:: What to produce ::
Take the records below from their first line through the line holding "optimized online experience, analyze", and set each of those lines down exactly, without pictures.

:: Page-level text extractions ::
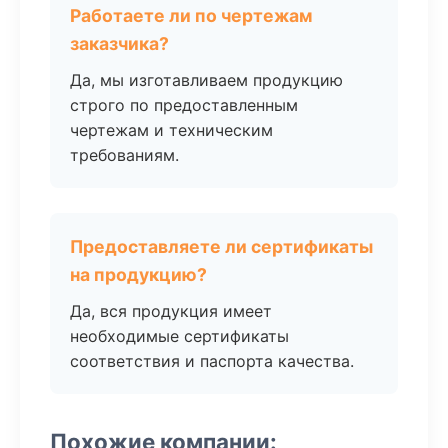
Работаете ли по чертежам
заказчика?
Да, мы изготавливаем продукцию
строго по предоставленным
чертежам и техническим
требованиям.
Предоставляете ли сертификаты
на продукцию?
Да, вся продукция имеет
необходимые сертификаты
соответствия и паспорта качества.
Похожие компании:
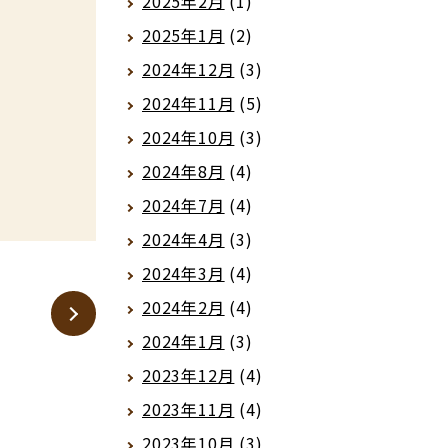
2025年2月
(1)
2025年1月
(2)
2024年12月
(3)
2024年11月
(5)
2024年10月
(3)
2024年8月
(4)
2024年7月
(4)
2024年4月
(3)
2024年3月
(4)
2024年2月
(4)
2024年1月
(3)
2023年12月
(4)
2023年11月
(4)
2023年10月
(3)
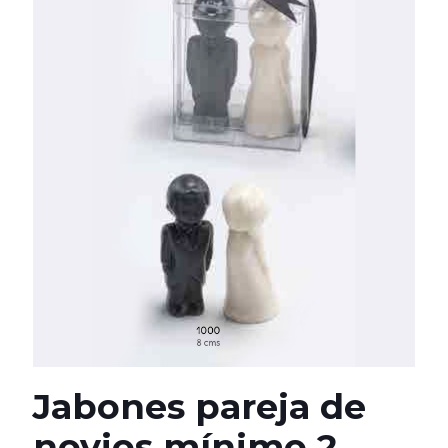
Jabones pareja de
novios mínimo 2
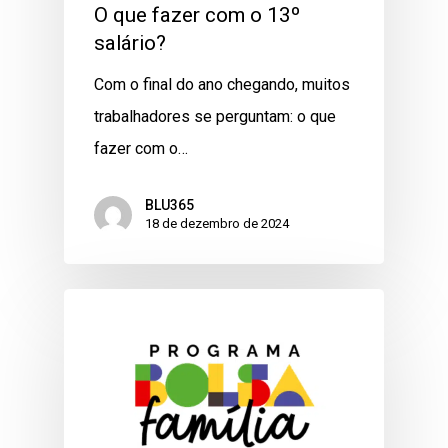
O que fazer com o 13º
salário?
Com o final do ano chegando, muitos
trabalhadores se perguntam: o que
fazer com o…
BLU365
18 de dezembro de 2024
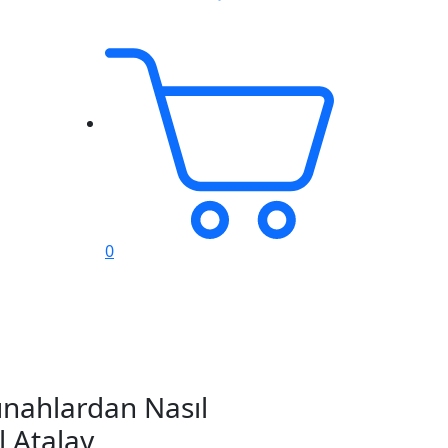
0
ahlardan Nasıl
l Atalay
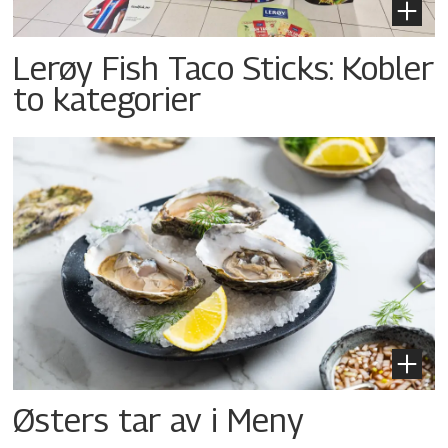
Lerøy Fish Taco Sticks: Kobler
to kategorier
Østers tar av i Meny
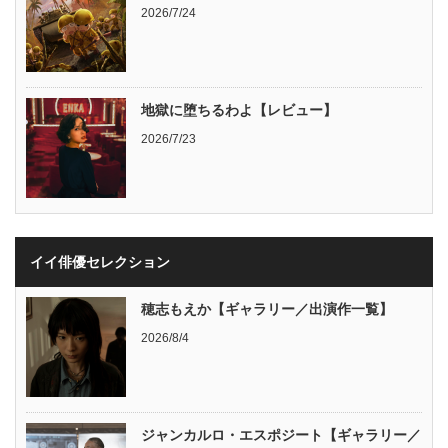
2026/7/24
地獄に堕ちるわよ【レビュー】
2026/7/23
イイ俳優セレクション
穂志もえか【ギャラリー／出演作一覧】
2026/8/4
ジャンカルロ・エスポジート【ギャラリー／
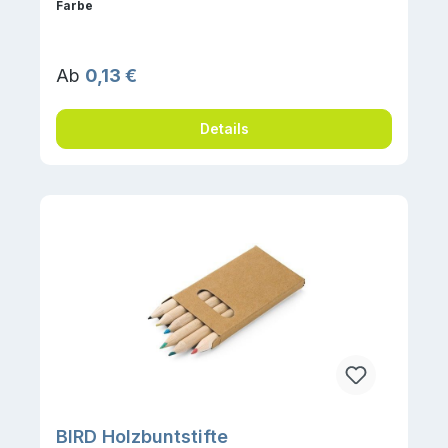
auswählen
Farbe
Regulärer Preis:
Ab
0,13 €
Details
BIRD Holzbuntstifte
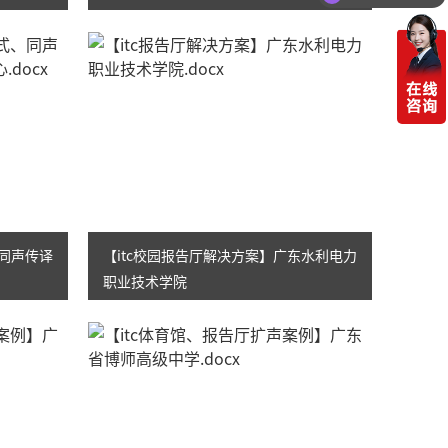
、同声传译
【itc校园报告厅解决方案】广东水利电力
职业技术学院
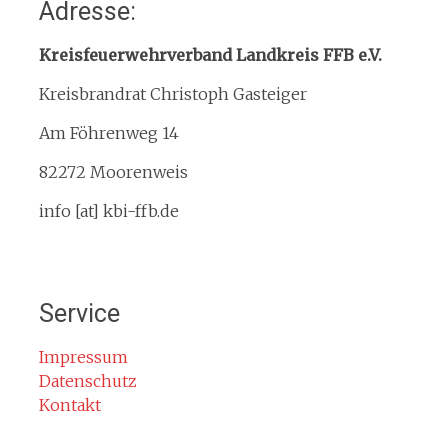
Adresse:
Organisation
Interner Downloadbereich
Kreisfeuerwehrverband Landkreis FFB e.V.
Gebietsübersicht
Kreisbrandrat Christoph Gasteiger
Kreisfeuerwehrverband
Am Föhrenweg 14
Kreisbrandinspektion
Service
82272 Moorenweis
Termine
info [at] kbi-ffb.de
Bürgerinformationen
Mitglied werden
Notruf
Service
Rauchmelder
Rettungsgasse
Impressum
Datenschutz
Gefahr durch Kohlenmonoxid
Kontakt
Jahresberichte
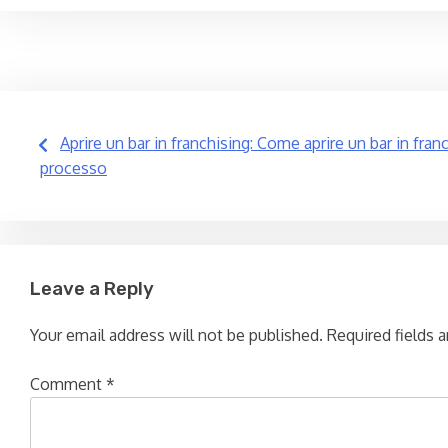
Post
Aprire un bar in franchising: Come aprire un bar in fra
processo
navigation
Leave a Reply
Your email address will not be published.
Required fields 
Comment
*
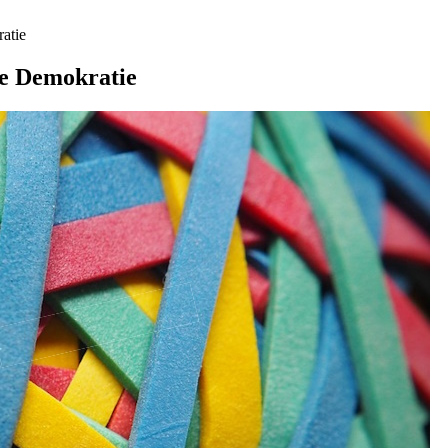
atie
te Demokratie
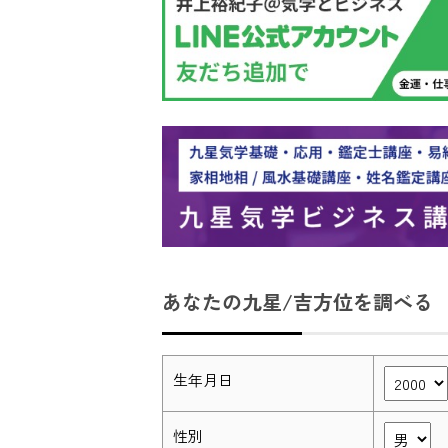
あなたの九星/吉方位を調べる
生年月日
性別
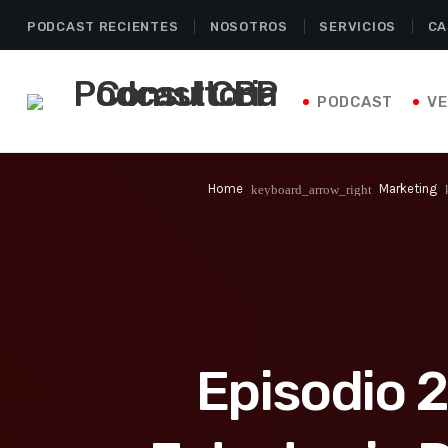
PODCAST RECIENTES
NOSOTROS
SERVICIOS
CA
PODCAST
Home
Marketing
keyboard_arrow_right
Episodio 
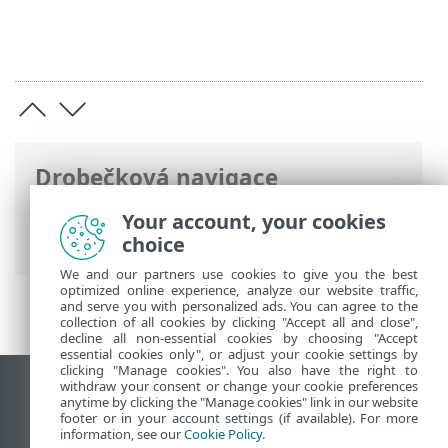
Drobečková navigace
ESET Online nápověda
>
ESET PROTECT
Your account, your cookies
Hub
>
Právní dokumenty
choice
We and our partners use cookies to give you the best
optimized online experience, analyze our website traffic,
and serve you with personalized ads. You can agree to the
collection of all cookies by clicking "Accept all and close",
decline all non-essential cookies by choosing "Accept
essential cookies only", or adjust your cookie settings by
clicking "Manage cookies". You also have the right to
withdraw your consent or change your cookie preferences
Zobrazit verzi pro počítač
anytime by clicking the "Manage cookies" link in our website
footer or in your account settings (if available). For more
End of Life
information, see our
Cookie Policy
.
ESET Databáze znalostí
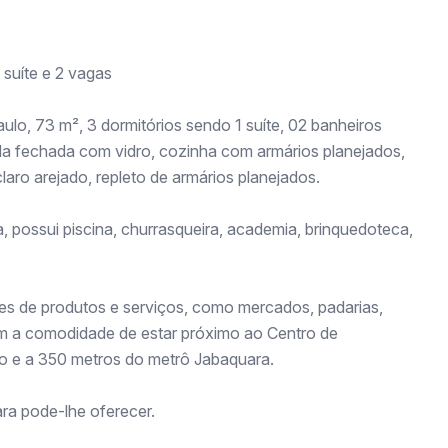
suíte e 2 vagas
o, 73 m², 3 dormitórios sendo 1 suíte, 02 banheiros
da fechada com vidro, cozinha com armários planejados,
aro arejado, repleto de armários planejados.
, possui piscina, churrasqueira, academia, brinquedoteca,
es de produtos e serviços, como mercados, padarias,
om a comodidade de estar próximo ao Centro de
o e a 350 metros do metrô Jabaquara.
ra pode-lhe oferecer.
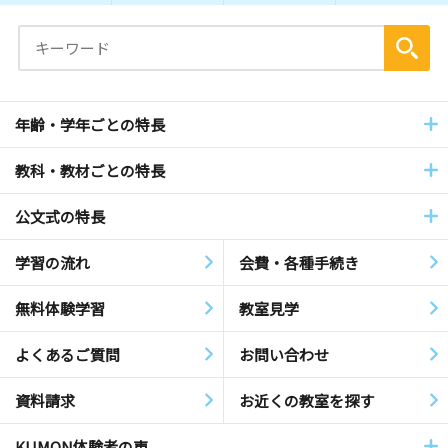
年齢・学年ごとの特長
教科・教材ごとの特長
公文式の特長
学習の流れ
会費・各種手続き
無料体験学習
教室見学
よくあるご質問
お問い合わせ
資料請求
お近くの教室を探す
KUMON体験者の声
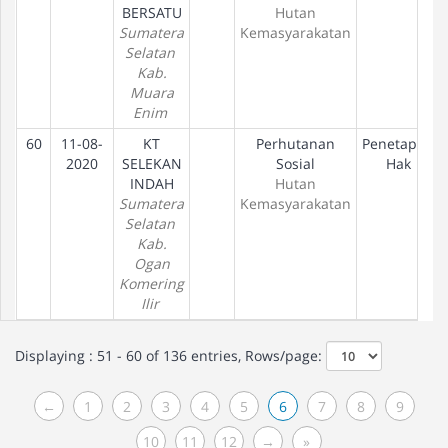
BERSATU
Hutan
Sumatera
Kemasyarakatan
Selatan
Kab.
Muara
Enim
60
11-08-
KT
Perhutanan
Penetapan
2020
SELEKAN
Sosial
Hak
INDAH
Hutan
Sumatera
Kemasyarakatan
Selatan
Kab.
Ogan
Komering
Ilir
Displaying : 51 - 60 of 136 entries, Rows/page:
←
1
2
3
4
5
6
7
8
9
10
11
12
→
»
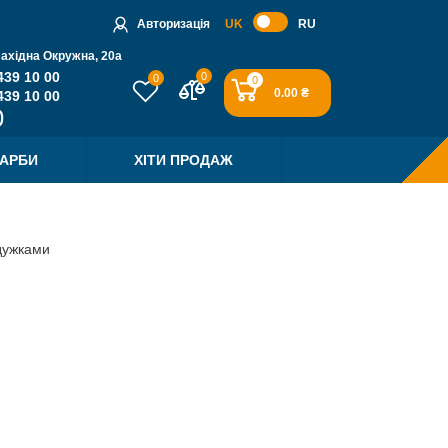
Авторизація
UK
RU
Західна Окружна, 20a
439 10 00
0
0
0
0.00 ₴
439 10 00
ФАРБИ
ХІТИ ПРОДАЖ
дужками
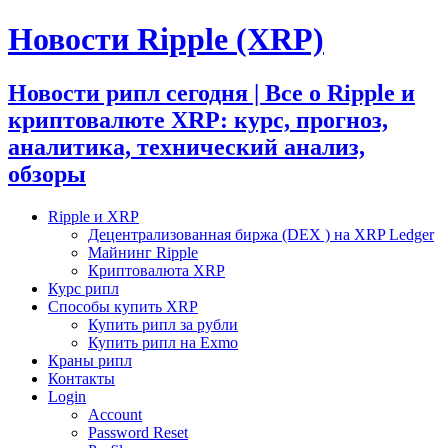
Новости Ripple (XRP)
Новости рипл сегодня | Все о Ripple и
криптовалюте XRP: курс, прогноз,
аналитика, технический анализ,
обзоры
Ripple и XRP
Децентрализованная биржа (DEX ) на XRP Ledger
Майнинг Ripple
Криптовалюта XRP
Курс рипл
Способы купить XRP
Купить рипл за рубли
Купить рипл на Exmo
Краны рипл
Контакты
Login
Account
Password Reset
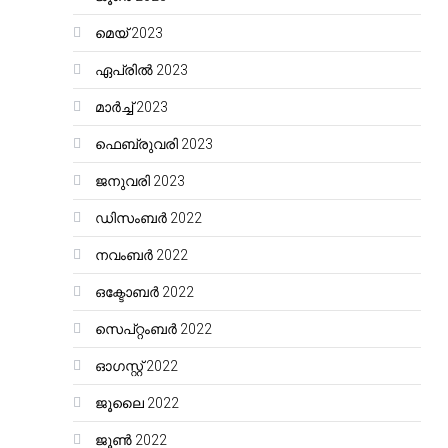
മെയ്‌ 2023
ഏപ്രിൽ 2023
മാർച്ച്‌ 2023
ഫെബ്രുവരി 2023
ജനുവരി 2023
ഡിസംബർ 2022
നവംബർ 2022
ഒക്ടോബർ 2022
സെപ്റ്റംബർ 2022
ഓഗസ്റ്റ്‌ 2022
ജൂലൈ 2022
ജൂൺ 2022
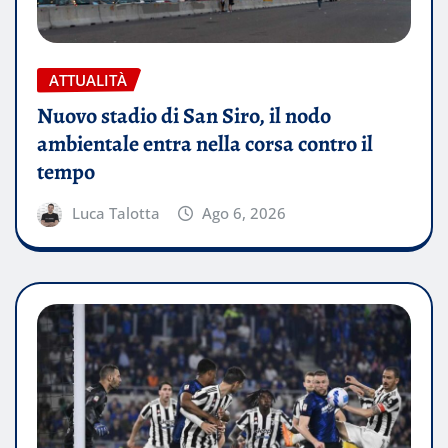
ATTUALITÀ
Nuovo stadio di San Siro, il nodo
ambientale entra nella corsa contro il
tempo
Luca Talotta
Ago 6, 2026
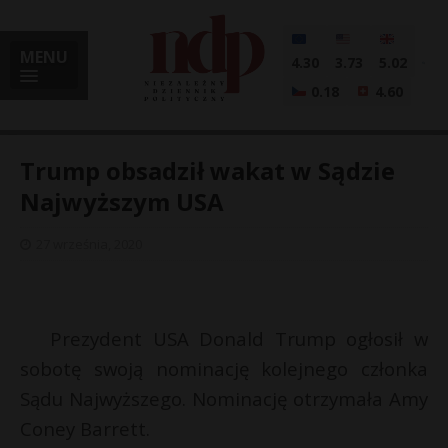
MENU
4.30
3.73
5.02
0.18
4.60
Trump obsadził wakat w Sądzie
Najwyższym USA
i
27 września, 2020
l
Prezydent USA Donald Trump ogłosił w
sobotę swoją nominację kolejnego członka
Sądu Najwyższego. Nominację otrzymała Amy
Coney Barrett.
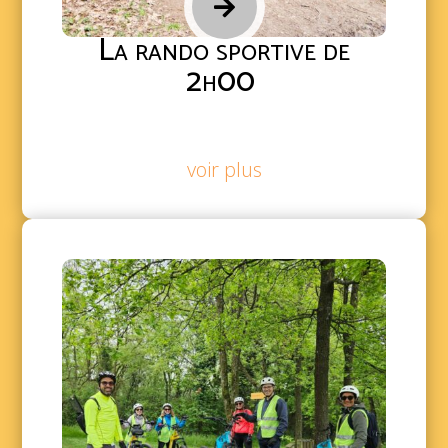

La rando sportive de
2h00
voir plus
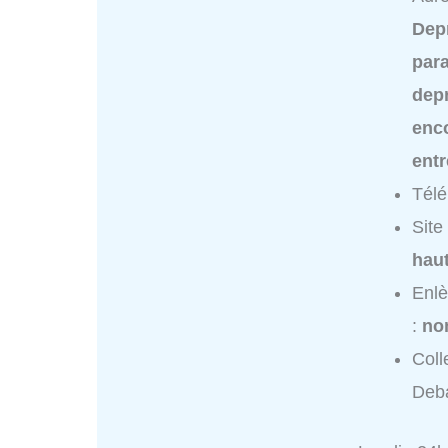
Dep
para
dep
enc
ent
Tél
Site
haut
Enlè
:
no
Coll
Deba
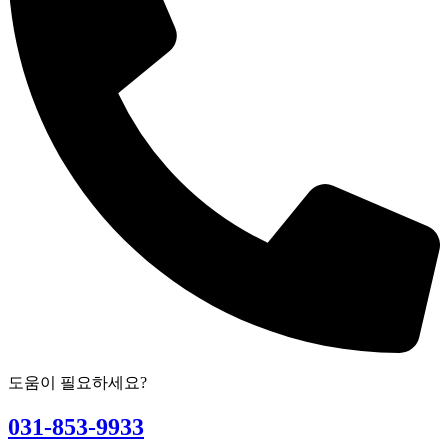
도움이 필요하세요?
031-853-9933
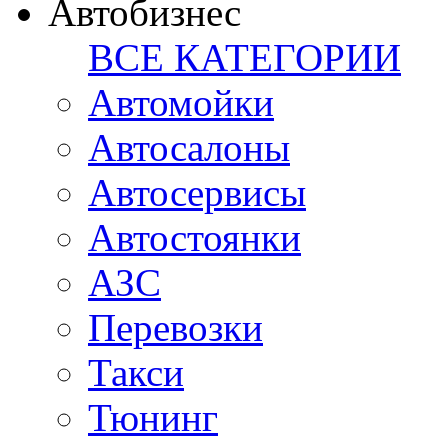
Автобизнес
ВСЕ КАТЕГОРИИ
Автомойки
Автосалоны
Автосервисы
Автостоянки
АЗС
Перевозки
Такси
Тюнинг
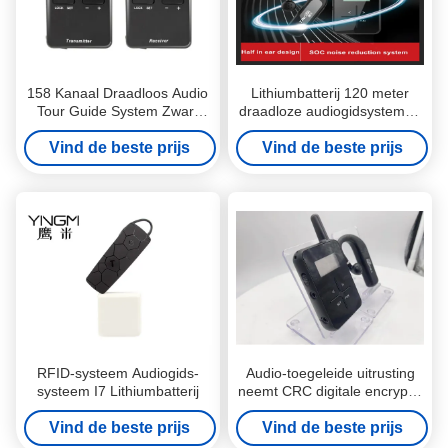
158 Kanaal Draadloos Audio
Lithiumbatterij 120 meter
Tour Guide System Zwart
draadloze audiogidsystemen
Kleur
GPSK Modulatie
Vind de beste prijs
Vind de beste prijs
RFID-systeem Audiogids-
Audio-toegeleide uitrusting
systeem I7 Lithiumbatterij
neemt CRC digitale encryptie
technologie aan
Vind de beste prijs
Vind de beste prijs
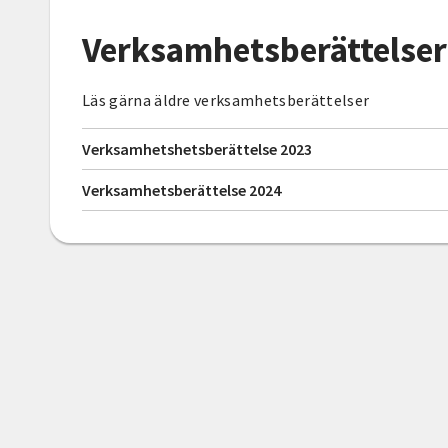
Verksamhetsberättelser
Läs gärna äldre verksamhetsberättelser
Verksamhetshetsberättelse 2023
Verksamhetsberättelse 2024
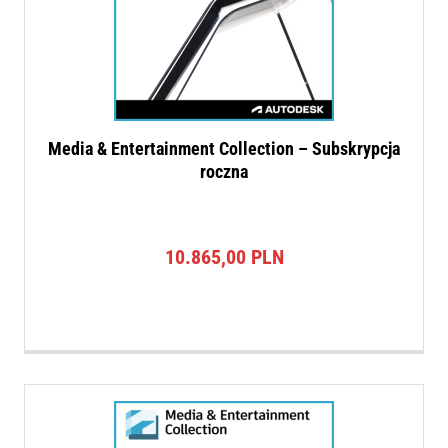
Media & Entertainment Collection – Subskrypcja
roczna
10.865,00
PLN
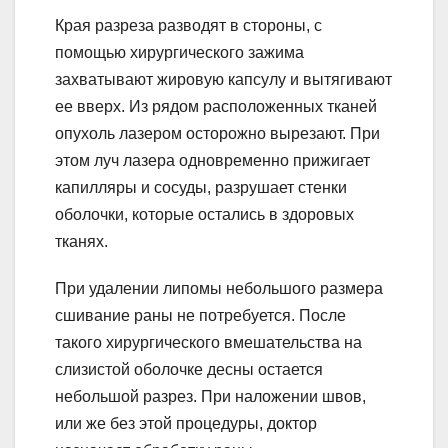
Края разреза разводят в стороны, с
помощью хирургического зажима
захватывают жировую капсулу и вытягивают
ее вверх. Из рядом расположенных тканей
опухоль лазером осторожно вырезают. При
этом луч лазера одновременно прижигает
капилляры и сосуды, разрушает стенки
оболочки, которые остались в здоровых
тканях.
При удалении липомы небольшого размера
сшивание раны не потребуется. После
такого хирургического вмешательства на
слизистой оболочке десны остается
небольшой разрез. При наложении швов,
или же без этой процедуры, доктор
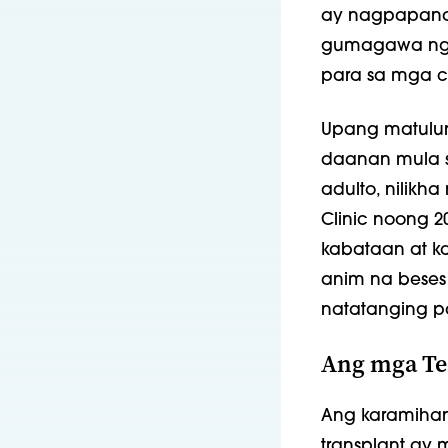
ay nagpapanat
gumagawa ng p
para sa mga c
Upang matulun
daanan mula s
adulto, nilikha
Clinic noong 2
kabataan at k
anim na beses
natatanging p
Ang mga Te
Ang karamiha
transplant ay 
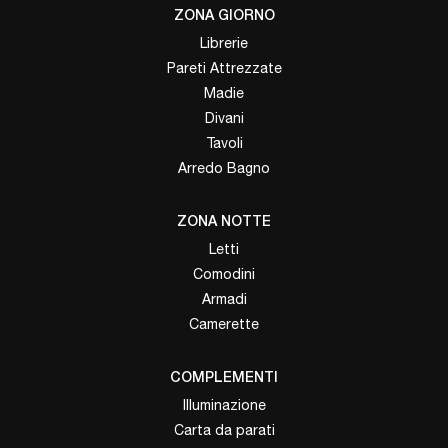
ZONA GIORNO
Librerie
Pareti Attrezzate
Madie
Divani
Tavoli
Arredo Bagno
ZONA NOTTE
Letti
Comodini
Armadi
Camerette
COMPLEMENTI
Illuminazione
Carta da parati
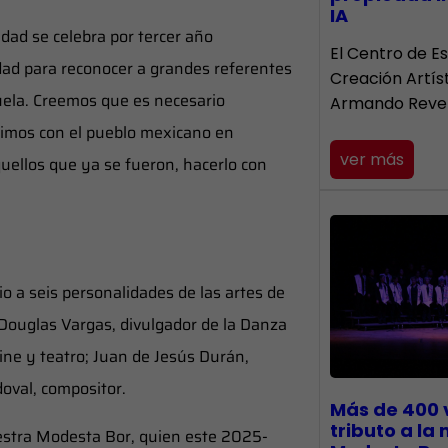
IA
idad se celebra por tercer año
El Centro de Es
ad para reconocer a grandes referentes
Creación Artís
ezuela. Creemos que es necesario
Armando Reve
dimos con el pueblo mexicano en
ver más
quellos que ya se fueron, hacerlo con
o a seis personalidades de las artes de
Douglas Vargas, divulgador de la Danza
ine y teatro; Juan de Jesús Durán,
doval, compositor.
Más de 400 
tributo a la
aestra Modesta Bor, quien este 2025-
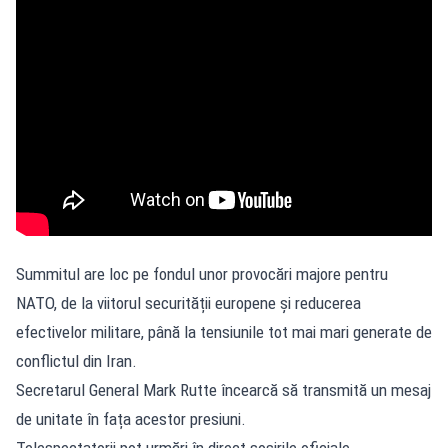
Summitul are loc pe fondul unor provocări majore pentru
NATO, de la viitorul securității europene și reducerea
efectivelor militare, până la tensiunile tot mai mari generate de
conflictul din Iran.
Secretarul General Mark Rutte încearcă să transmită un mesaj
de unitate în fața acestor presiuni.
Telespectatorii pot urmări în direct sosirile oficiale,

:: Output ::
Работаете ли по чертежам
заказчика?
Да, мы изготавливаем продукцию
строго по предоставленным
чертежам и техническим
требованиям.
Предоставляете ли сертификаты
на продукцию?
Да, вся продукция имеет
необходимые сертификаты
соответствия и паспорта качества.
Похожие компании:
2025年2月
(1)
2025年1月
(2)
2024年12月
(3)
2024年11月
(5)
2024年10月
(3)
2024年8月
(4)
2024年7月
(4)
2024年4月
(3)
2024年3月
(4)
2024年2月
(4)
2024年1月
(3)
2023年12月
(4)
2023年11月
(4)
2023年10月
(3)
Jabones pareja de
novios mínimo 2
O que fazer com o 13º
salário?
Com o final do ano chegando, muitos
trabalhadores se perguntam: o que
fazer com o…
BLU365
18 de dezembro de 2024
0
ahlardan Nasıl
l Atalay
Lerøy Fish Taco Sticks: Kobler
to kategorier
Østers tar av i Meny
2026/7/24
地獄に堕ちるわよ【レビュー】
2026/7/23
イイ俳優セレクション
穂志もえか【ギャラリー／出演作一覧】
2026/8/4
ジャンカルロ・エスポジート【ギャラリー／
auswählen
Farbe
Regulärer Preis:
Ab
0,13 €
Details
BIRD Holzbuntstifte
、同声传译
【itc校园报告厅解决方案】广东水利电力
职业技术学院
Adresse:
Organisation
Interner Downloadbereich
Kreisfeuerwehrverband Landkreis FFB e.V.
Gebietsübersicht
Kreisbrandrat Christoph Gasteiger
Kreisfeuerwehrverband
Am Föhrenweg 14
Kreisbrandinspektion
Service
82272 Moorenweis
Termine
info [at] kbi-ffb.de
Bürgerinformationen
Mitglied werden
Notruf
Service
Rauchmelder
Rettungsgasse
Impressum
Datenschutz
Gefahr durch Kohlenmonoxid
Kontakt
Jahresberichte
Post
Aprire un bar in franchising: Come aprire un bar in fra
processo
navigation
Leave a Reply
Your email address will not be published.
Required fields 
Comment
*
atie
te Demokratie
あなたの九星/吉方位を調べる
生年月日
性別
PODCAST RECIENTES
NOSOTROS
SERVICIOS
CA
PODCAST
Home
Marketing
keyboard_arrow_right
Episodio 
Drobečková navigace
ESET Online nápověda
>
ESET PROTECT
Your account, your cookies
Hub
>
Právní dokumenty
choice
We and our partners use cookies to give you the best
optimized online experience, analyze our website traffic,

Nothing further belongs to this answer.